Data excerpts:
• • • • • • •
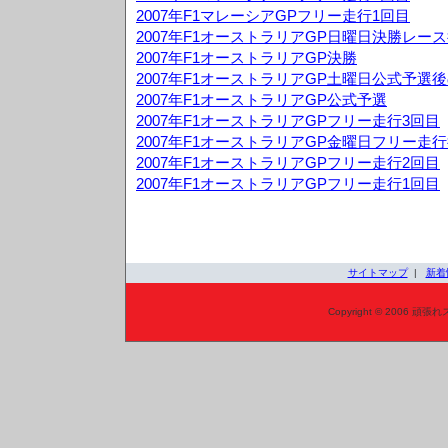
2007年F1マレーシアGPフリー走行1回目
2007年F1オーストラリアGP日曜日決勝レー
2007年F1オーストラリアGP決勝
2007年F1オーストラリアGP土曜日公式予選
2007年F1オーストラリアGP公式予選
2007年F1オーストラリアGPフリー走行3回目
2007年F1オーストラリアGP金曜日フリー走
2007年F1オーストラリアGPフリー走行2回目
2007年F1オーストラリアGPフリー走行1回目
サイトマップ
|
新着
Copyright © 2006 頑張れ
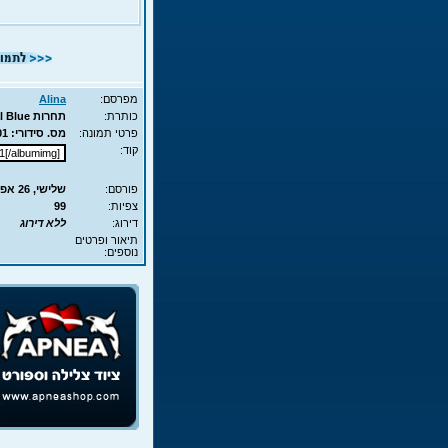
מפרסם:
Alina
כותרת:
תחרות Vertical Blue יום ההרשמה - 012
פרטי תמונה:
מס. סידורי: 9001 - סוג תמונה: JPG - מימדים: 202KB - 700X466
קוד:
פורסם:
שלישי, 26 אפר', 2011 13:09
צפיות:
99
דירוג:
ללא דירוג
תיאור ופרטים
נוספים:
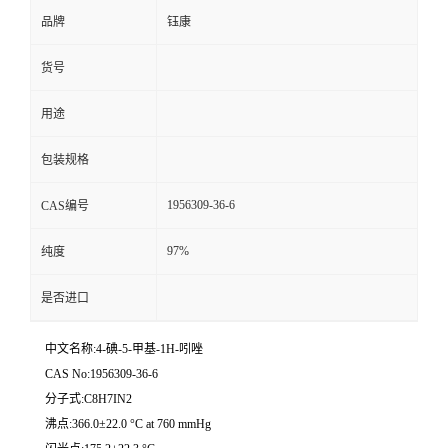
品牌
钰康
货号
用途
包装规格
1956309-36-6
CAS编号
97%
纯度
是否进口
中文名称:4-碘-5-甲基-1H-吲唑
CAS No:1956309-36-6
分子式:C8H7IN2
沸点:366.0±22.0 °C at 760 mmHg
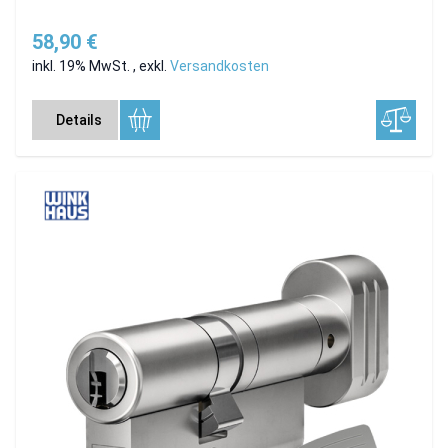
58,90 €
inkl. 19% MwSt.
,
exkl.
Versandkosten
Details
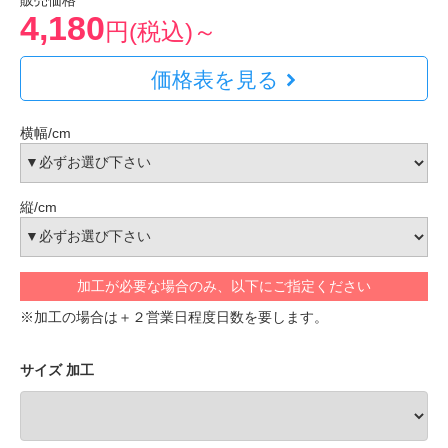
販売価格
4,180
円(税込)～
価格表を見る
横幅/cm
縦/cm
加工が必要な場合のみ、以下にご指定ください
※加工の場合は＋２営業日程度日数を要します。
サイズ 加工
• • • • • • •
▶ _EXERCISE PROMPT_
Edit the rows above by changing "Versandkosten" to "Lieferkosten" everywhere it occurs, leaving every other line as it is. Write out the full text of all the rows without the pictures.

▶ _ANSWER SECTION_
2007年F1マレーシアGPフリー走行1回目
2007年F1オーストラリアGP日曜日決勝レー
2007年F1オーストラリアGP決勝
2007年F1オーストラリアGP土曜日公式予選
2007年F1オーストラリアGP公式予選
2007年F1オーストラリアGPフリー走行3回目
2007年F1オーストラリアGP金曜日フリー走
2007年F1オーストラリアGPフリー走行2回目
2007年F1オーストラリアGPフリー走行1回目
サイトマップ
|
新着
Copyright © 2006 頑張れ
מפרסם:
Alina
כותרת:
תחרות Vertical Blue יום ההרשמה - 012
פרטי תמונה:
מס. סידורי: 9001 - סוג תמונה: JPG - מימדים: 202KB - 700X466
קוד:
פורסם:
שלישי, 26 אפר', 2011 13:09
צפיות:
99
דירוג:
ללא דירוג
תיאור ופרטים
נוספים:
品牌
钰康
货号
用途
包装规格
1956309-36-6
CAS编号
97%
纯度
是否进口
中文名称:4-碘-5-甲基-1H-吲唑
CAS No:1956309-36-6
分子式:C8H7IN2
沸点:366.0±22.0 °C at 760 mmHg
58,90 €
inkl. 19% MwSt.
,
exkl.
Lieferkosten
Details
販売価格
4,180
円(税込)～
価格表を見る
横幅/cm
縦/cm
加工が必要な場合のみ、以下にご指定ください
※加工の場合は＋２営業日程度日数を要します。
サイズ 加工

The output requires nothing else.